Document segment:
******
Peeling Scabs

I love that feeling, the slow tearing of dead skin, sometimes a little too early for the new growth underneath, but the sweet itch is too tempting to pass up. Another bad habit from the scraped-knee years that I have brought with me. I push on my bruises too, and I have had ample opportunity over the past couple weeks to enjoy that dull pain on the blue and yellow bruise cloud of post-A.R.T. quadriceps.

My knee is pretty much healed and those last two torturous, long weeks where I wasn't able to run are now a memory. One of the key principles of Shorinji Kempo, the martial art that I studied for over ten years, is that the body and the mind are one.  This was drilled into our heads, not forcefully drilled, but quietly, after meditation. I have been depressed, struggling with not being able to run, and even before that, I felt like I had hit a stagnant plateau with my running, and during the last couple of weeks I decided to do something to get "it" back, whatever that "it" was, it was missing.

Ten things I did instead of running over the past two weeks:
  • A.R.T. -- I feel like this was the key to overcoming the knee pain.
  • Cycling on the trainer in my office while watching Touching the Void.
  • Two core workouts a week courtesy of the Runner's Workout at Core Performance.
  • Scrapping my previous training plan and realizing that if I wanted to run the 50 miler in October and double cross the Grand Canyon in November, I was going to have to consult someone smarter than me.
  • Found a coach.
  • Watched some really good trail running videos:

  • Planned my Vegas trip for next weekend where I am going to see a lot of good bands perform and mix in some Red Rock Canyon running.

My ears will be happy
  • Foam rolled the shit out of my legs, not literally, although if there were shit in my legs, I think I did enough foam rolling to push it out.
  • Re-read parts of my favorite running book, What I Talk About When I Talk About Running, by Haruki Murakami. One of my favorite quotes from the book:
My time, the rank I attain, my outward appearance — all of these are secondary. For a runner like me, what’s really important is reaching the goal I set myself, under my own power. I give it everything I have, endure what needs enduring, and am able, in my own way, to be satisfied. From out of the failures and joys I always try to come away having grasped a concrete lesson. (It’s got to be concrete, no matter how small it is.) And I hope that, over time, as one race follows another, in the end I’ll reach a place I’m content with. Or maybe just catch a glimpse of it. (Yes, that’s a more appropriate way of putting it.)
******
Information provided:
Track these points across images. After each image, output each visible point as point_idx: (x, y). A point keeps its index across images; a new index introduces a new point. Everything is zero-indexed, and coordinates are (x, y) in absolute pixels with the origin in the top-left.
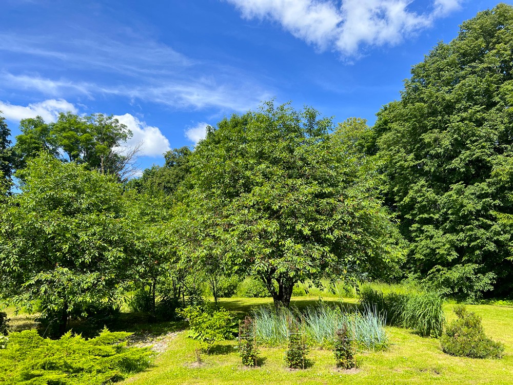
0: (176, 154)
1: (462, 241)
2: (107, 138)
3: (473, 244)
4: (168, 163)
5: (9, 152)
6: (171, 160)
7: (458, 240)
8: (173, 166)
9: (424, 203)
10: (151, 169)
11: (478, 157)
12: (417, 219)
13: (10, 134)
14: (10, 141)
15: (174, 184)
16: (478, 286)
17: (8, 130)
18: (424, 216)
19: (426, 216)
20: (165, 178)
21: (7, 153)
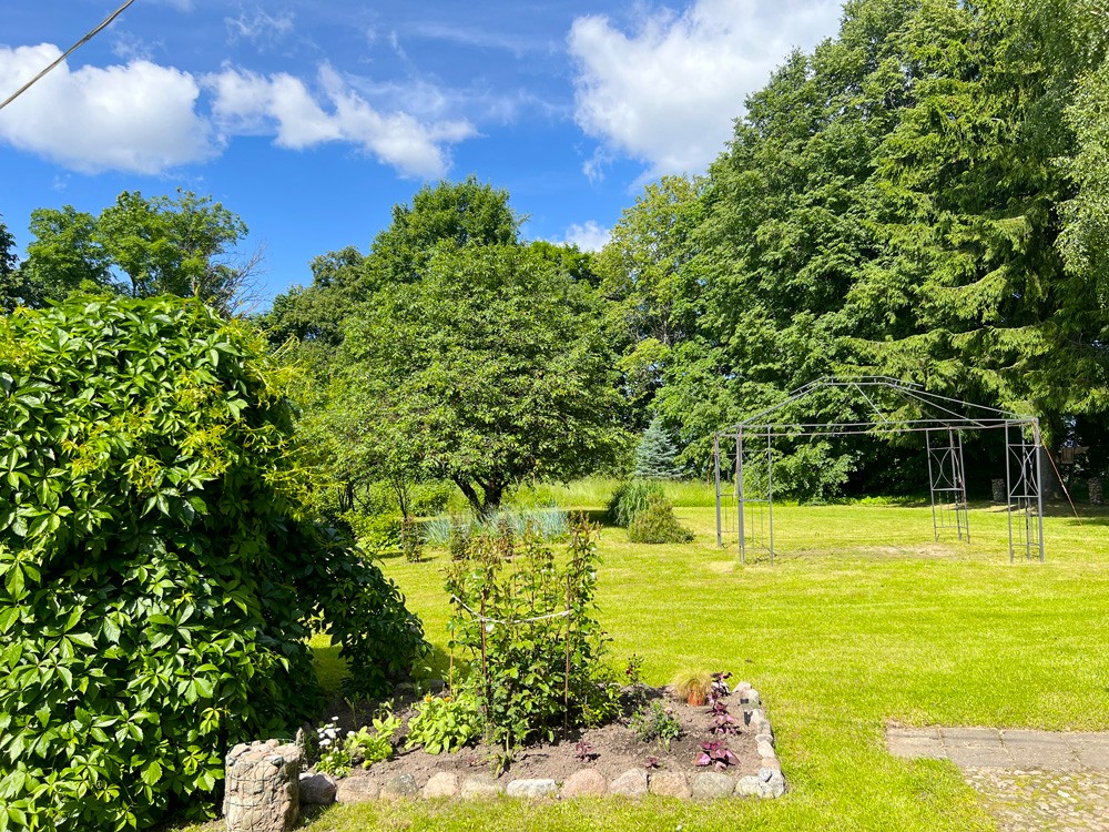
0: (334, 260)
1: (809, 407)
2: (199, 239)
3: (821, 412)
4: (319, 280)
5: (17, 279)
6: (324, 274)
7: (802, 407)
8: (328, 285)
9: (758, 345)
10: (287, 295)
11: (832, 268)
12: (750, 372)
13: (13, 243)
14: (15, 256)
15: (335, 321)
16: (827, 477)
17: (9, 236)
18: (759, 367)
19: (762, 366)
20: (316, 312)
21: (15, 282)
******
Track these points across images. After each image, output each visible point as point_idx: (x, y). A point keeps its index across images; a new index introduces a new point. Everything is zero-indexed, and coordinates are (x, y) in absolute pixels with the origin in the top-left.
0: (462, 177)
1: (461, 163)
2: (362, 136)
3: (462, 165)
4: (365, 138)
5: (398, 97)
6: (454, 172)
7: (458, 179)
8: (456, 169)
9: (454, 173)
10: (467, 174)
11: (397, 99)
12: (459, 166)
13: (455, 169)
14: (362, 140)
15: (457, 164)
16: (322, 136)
******
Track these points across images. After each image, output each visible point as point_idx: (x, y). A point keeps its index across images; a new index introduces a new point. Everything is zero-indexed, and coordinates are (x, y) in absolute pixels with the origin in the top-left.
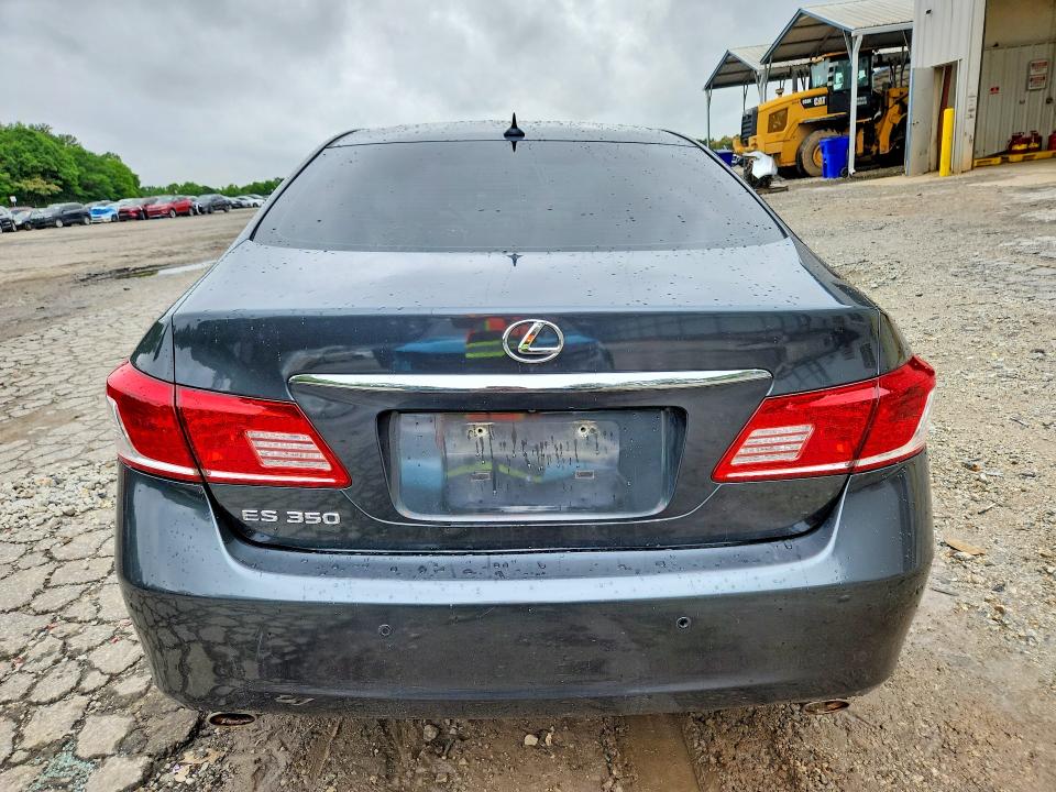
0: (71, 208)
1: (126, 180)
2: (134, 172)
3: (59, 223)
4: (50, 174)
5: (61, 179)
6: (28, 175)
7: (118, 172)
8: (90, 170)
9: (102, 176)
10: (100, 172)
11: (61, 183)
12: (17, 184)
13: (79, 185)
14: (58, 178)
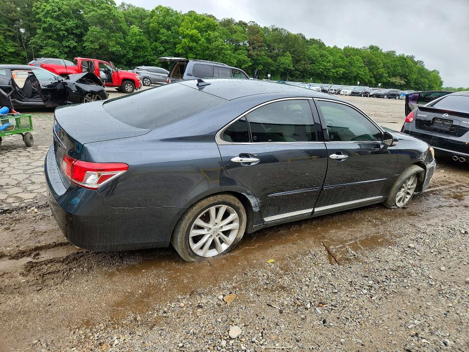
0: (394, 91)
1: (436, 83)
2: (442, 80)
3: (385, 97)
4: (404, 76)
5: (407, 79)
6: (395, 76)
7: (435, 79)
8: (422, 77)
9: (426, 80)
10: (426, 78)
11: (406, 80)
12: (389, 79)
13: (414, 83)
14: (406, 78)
******
Exercises:
**1)** In the post about peeling scabs and running, how many years did the writer study Shorinji Kempo?
**2)** Carry on the post about peeling scabs and running, starting after its last sentence.

Results for each task:
**1)** Over ten years.

**2)**
These were good things and they kept me sane during the layoff, but for me, nothing really compares to the feeling of getting out and pushing the limits of discomfort, turning the feet over, and embracing the pain that starts in my lungs, then travels to the muscles in my legs, then to my head, fighting off the urge to walk, pushing through that pain and finishing hard, seeing my truck 1/2 mile away and then letting go of the pain, kicking the heels back, breathing hard and feeling the drops of sweat falling behind me. It has been awhile since I ran like that, but today, my coach scheduled a ten mile tempo run with very specific instructions about pace and heart-rate, and as I was putting on my Garmin, the top fell off, and my spirits sank because in my desire to please and hit exact splits while keeping my heart-rate under 165, I was looking forward to tracking this with technology. Instead, I went by feel. The problem with me going by feel is that I tend to go too hard, but damn it felt so good to run fast again.

The last few runs have been amazing, and I feel like I am back, and running happy. A couple of days ago I was wondering why everyone that I passed along 101 was saying hi or good morning. Usually I give the runner's wave as I'm passing and then I get pissed off when it isn't acknowledged by the baby-pushing-Starbucks-drinking-blackberry-earinged set that frequents that part of the coastal route. On this particular run, I was getting all kinds of acknowledgements and realized it was because I was smiling.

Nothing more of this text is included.